抜粋>
先週のニュースの中でやはり採り上げるべきものは、米インターネット書籍大手アマゾンの電子ブック「キンドル」の日本上陸だろう。この新しい携帯端末が果たしてヒットするかどうか、気になるところである。他には、やはりグローバルなコラボのニュースが目立つ。

キンドルは、電子ペーパーを利用した9.7インチ・ディスプレイに本のコンテンツを流す携帯電子機器。アマゾンが持つ書籍のうち、28万冊以上の中から3G携帯ネットワークからダウンロードして読むことができる。不揮発性ディスプレイの電子ペーパーなので電源を切っても文字は消えない。価格は279ドル。アマゾンの米国版の通販サイトから予約し米国から配送されるという。


アマゾンの電子ブック、キンドル
アマゾンの電子ブック、キンドル


米国では第1世代のキンドルはヒットしていると言われており、台湾でもキンドルはヒットしていると言われている。日本ではどうか。ある人は「もう本を読む人は少なくなっているから無理だろう」と言い、別の人は「電車でも本を読む人は相変わらずいるから期待できるのではないか」と言う。私は、楽しさをどう表現できるか、によるだろうと思う。仮説だが、「楽しさこそ、キラーアプリを生み出す原動力になる」と思っている。キンドルに楽しさをどう付けるか、ハードで付けるかソフトで付けるか、コンテンツで付けるか、何でも良いのだが、楽しさがあれば僕も私もほしい、ということにつながるからだ。

グローバルなコラボの例として、NECエレクトロニクスとインドのKPIT、ベルギーのIMECと台湾のTSMC、スペインのEndesaとイタリアのEnel、伊仏合弁のSTマイクロエレクトロニクス、さらに英ARMと米GlobalFoundriesをとり上がる。

NECエレクトロニクスはインドのソフトウエア設計会社のKPITと車載用マイコンのソフト開発で提携し、市場投入を始めたというニュースが流れた。まず車載用ソフトウエアの標準化団体であるAUTOSARが定めた「AUTOSAR R3.0」に基づく基本ソフトウエアパッケージを共同で開発した。この共同開発により、NECエレの32ビットマイコンV850向けにAUTOSAR R3.0に準拠したマイコンのドライバソフトウエアMCALを市場へ投入するという。KPITはV850マイコン向けの基本ソフトウエアも開発する。

取り組む課題>
1. 次の(a)〜(c)が、キンドル上陸の記事の内容と合っているかを判断してください。それぞれ「はい」か「いいえ」で答え、決め手となる記事中の語句をそのまま引用してください。
(a) キンドルの価格は279ドルである。
(b) キンドルは日本版の通販サイトで予約し、国内から配送される。
(c) NECエレクトロニクスとKPITは、車載用マイコンのソフト開発で提携した。
2. キンドル上陸とグローバルなコラボを扱った記事を、最後の文の後から書き継いでください。

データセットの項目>

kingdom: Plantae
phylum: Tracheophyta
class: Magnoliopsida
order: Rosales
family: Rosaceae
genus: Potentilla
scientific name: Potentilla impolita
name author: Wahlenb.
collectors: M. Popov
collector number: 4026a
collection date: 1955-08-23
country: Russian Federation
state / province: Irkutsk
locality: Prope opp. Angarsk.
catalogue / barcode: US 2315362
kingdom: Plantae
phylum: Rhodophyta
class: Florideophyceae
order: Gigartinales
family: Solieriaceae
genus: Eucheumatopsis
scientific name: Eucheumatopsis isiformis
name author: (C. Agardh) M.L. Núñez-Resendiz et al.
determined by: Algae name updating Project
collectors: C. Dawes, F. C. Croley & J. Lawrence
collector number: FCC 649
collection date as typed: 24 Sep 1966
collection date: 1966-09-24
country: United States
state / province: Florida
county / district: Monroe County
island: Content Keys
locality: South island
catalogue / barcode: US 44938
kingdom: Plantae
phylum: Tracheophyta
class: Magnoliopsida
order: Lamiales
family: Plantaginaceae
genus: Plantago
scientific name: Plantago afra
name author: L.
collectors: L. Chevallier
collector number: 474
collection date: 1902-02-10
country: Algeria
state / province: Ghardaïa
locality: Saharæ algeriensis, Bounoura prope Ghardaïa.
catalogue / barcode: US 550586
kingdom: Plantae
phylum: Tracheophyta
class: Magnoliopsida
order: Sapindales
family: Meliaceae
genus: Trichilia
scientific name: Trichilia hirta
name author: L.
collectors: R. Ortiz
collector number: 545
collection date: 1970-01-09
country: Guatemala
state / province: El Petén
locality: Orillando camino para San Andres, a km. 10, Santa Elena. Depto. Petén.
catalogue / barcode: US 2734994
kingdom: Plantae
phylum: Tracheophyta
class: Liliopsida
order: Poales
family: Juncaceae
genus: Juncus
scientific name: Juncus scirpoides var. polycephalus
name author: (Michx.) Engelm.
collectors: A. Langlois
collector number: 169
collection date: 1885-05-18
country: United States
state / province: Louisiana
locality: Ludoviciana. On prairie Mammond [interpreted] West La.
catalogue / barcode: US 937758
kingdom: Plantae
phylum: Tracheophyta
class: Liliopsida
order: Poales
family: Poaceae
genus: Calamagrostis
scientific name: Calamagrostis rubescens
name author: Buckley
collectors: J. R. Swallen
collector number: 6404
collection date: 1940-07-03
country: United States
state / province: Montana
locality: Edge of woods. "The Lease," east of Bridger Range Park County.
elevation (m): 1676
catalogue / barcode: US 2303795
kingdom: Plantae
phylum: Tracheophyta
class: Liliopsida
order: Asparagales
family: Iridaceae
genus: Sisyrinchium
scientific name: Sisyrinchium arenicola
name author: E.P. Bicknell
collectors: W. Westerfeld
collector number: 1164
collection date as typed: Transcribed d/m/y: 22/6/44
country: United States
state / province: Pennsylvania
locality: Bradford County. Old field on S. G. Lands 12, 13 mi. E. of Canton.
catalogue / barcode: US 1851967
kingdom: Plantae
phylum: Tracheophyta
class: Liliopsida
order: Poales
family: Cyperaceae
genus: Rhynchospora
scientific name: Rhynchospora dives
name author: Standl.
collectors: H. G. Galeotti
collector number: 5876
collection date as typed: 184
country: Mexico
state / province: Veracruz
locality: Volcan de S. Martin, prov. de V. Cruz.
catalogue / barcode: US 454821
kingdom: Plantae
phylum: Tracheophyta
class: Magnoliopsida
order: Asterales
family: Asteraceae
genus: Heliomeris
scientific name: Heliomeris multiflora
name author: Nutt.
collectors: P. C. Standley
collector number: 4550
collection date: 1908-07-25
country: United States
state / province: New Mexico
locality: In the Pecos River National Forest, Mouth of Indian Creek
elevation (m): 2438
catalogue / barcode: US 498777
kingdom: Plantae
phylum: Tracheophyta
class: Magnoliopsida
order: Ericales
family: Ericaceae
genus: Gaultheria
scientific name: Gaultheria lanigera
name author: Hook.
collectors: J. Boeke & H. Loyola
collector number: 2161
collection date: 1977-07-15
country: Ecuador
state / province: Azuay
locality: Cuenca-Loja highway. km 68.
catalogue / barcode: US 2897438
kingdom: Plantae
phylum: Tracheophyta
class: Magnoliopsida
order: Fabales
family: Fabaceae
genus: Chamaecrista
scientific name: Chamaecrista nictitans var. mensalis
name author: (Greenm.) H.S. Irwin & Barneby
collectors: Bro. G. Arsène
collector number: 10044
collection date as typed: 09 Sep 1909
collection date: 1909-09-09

回答一覧>
1.
(a) はい。「価格は279ドル。」
(b) いいえ。「アマゾンの米国版の通販サイトから予約し米国から配送されるという。」
(c) はい。「車載用マイコンのソフト開発で提携し」

2.
AUTOSARは欧州の自動車メーカー、ティア1電装メーカーなどが設立し、自動車向けソフトウエアを共通化しようという狙いがある。自動車特有の制限事項や条件などもAUTOSARに織り込まれているが、いちいちそれらを参照するのではなく、NECエレとKPITのソフトウエアを使えば、AUTOSAR準拠のシステム開発が楽になる。

6日にはベルギーの研究開発機関のIMECとTSMCがMEMSで協力するというニュースが日刊工業新聞から流れたが、このニュースは正しくない。実はMEMSで両社が協力することは以前から伝えられていた。今回は、MEMSだけではなく光ディテクタや化学センサー、バイオインターフェース、温度センサー、マイクロミラーなど、More than Mooreと呼ばれる多機能回路をCMOS ICと一緒に一つのパッケージに集積する技術で協力することが決まった。SoCというよりもSiPにより1パッケージ化する技術がその提携のキモである。SiGeのMEMSやTSV(スルーシリコンビア)、WLP(ウェーハレベルパッケージ)、さらにはテストや信頼性試験なども対象となる。

スペインの電力会社Endesa社が持っている電力網に加わっている1300万世帯の家庭にある電力計を、遠隔操作可能な電子メーターに置き換える計画が進んでいるが、その電子メーターを設計製造するイタリアのEnel社にSTマイクロエレクトロニクスがチップセットを納入することが決まった。イタリアではすでに電子メーターが普及しているが、これは電力泥棒ともいうべき電線を無断で引き回す人間がいることに対処するためというお国事情がある。STマイクロのチップは電力線通信を行うSoCのST758xに加え、32ビットマイコンSTM32、パワーマネジメントIC、MOSFET、EEPROMなどである。

イタリアに設置している電子メーターは通信モジュール(M2M:machine-to-machine RFとベースバンド、モデムを内蔵したデータ通信モジュール)を使って、電力を監視しているが、今回のEnel社のシステムとSTマイクロのチップは電子メーターにさまざまな機能を付加するスマートメーターへとつながる可能性がある。電力線通信を使いながら、機能をソフトウエアで書き換えられるようなフレキシビリティを持っているためだ。

ARMとGlobalFoundriesは長期的なパートナーシップを結び、28nmのHigh-kメタルゲート技術を使うSoCを設計生産する体制を築く。ARMのハードコアIPとファブリックIP、プロセッサIP一式で設計するSoCをGlobalFoundriesの製造ラインで生産できるようになる。まずはARMの低消費電力・高性能のマルチコアCortex-A9プロセッサを集積するSoCをGlobalFoundriesの28nmゲートファースト・プロセスで開発する。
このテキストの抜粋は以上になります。